Then he looked.
The blonde lady was there, before his eyes, within reach of his hand.
She put out the lamp and turned on the electric switch. For the first time, Shears saw her face in the full light. He gave a start. The woman whom he had ended by overtaking after so many shifts and turns was none other than Clotilde Destange.
Clotilde Destange, the murderess of Baron d'Hautrec and the purloiner of the blue diamond! Clotilde Destange the mysterious friend of Arsène Lupin! The blonde lady, in short!
"Why, of course," he thought, "I'm the biggest blockhead that ever lived! Just because Lupin's friend is fair and Clotilde dark, I never thought of connecting the two women! As though the blonde lady could afford to continue fair after the murder of the baron and the theft of the diamond!"

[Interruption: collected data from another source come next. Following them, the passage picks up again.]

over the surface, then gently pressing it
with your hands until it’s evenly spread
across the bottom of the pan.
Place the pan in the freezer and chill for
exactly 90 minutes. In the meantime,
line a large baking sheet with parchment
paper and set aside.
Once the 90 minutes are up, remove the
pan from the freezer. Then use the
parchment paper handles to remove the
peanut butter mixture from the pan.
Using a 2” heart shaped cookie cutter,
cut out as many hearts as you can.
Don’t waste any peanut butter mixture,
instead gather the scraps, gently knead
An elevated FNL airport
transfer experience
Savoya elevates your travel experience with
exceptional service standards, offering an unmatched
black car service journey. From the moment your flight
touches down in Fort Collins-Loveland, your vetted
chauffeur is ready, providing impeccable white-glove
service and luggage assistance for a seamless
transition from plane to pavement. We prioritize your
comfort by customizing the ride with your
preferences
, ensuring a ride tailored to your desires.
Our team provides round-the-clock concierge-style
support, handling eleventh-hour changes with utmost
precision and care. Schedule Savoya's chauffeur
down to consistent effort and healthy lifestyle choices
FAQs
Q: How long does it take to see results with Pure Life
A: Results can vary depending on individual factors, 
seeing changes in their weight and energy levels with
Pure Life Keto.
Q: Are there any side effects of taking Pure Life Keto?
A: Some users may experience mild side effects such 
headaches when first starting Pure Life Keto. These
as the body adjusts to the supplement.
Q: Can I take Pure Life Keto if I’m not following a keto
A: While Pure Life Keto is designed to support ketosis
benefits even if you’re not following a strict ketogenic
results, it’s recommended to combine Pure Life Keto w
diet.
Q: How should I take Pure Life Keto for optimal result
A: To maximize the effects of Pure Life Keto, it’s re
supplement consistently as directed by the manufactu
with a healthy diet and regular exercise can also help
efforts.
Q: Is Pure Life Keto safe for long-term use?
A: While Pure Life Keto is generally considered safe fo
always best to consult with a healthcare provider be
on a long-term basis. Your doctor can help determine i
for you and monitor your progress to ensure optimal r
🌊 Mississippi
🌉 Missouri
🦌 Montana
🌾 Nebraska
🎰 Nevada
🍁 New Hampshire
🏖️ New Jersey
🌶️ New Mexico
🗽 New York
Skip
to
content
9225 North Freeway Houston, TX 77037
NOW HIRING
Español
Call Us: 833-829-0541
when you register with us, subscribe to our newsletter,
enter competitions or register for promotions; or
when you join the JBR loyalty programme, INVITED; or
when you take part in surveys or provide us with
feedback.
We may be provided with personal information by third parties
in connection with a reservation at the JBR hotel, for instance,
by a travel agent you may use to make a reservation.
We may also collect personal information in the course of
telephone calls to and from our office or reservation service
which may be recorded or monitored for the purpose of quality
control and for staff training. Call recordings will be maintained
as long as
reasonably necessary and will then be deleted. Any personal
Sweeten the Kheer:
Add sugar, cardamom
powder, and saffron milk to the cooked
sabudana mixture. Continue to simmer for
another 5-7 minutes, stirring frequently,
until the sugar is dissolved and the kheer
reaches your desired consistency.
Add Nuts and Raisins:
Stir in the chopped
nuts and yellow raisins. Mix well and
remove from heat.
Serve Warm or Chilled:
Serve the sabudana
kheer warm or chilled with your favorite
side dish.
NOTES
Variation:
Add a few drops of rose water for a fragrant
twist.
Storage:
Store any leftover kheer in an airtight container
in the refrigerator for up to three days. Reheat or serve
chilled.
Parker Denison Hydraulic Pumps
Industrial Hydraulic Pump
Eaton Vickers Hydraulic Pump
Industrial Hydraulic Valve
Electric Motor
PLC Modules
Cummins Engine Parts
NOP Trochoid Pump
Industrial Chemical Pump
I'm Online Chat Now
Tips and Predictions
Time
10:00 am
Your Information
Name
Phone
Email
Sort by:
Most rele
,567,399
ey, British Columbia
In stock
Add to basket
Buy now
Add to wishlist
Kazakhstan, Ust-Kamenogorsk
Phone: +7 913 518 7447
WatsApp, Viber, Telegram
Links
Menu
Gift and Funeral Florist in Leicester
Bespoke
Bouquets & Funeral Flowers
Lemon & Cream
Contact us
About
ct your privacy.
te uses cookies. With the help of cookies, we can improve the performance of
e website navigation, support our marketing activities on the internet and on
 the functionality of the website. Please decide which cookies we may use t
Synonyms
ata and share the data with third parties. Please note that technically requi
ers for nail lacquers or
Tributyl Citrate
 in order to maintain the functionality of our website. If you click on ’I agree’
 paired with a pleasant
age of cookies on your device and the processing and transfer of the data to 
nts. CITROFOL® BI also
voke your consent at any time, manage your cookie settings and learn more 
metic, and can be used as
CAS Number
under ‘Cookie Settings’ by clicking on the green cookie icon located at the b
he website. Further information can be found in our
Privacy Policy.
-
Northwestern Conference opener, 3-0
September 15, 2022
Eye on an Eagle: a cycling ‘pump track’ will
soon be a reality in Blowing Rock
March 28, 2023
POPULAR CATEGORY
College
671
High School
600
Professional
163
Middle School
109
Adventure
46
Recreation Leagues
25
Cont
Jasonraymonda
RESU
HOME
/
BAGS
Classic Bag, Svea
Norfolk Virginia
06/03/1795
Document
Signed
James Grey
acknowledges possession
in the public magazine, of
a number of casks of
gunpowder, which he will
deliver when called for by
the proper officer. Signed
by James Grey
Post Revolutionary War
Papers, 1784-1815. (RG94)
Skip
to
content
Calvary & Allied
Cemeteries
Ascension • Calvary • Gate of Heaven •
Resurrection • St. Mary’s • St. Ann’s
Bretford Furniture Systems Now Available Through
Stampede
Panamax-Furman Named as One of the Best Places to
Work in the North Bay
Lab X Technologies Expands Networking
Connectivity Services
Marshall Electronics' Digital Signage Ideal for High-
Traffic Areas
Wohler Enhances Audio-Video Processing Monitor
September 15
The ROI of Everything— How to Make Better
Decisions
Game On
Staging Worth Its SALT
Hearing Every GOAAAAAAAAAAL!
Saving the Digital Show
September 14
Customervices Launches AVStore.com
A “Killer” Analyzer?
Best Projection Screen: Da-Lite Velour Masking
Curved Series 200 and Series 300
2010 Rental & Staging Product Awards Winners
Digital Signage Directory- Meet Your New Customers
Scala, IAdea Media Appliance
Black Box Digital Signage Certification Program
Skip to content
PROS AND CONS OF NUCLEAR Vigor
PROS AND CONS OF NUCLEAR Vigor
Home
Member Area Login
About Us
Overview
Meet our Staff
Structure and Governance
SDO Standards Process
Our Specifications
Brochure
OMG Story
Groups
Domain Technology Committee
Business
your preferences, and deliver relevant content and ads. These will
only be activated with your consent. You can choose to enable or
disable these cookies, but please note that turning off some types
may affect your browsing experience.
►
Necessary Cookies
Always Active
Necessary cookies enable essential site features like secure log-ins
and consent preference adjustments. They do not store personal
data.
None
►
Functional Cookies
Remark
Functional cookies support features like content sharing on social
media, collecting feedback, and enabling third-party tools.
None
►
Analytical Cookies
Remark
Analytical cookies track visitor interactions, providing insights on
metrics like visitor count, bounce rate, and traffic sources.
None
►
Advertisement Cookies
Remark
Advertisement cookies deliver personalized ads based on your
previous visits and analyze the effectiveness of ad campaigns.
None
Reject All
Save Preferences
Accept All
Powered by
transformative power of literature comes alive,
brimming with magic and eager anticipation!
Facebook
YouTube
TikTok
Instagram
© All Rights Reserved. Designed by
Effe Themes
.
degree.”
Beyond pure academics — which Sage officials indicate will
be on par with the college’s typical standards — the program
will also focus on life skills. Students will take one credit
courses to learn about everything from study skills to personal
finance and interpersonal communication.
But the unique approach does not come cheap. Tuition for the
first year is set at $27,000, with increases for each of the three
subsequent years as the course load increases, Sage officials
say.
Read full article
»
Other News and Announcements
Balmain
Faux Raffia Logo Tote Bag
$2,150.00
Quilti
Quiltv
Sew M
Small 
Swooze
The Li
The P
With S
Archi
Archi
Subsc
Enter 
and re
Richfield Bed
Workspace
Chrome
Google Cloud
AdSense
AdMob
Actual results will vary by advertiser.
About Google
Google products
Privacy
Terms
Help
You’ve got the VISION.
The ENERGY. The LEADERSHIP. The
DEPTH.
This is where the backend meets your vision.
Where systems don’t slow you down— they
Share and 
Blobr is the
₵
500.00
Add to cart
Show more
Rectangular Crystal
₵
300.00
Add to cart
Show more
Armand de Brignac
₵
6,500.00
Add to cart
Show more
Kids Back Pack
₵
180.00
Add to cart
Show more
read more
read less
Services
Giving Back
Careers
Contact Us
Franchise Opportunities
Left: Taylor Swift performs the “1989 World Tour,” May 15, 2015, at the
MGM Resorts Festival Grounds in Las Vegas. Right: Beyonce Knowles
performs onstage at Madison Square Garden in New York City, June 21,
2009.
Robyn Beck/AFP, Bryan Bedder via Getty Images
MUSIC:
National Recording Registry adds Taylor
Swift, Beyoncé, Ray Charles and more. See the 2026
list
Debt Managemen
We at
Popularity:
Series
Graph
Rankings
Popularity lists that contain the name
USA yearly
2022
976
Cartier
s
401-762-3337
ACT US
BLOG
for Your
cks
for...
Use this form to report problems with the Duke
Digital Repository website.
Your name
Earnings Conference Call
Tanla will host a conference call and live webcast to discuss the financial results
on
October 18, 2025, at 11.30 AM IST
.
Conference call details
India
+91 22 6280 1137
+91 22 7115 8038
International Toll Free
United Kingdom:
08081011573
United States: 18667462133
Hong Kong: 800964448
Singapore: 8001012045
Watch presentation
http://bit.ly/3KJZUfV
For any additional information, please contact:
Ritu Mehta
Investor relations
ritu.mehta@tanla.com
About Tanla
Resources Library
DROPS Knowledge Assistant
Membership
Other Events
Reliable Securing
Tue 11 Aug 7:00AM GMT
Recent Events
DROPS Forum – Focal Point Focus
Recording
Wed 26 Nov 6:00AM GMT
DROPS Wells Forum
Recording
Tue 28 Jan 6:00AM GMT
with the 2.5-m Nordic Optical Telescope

Shears saw part of the room, an elegant lady's boudoir, adorned with light hangings and valuable knick-knacks. A mahogany settee stood on a slightly-raised platform. Clotilde had sat down on it and remained motionless, with her head between her hands. And soon he noticed that she was crying. Great tears flowed down her pale cheeks, trickled by her mouth, fell drop by drop on the velvet of her bodice. And more tears followed indefinitely, as though springing from an inexhaustible source. And no sadder sight was ever seen than that dull and resigned despair, which expressed itself in the slow flowing of the tears.
But a door opened behind her. Arsène Lupin entered.
They looked at each other for a long time, without exchanging a word. Then he knelt down beside her, pressed his head to her breast, put his arms round her; and there was infinite tenderness and great pity in the gesture with which he embraced the girl. They did not move. A soft silence united them, and her tears flowed less abundantly.
"I so much wanted to make you happy!" he whispered.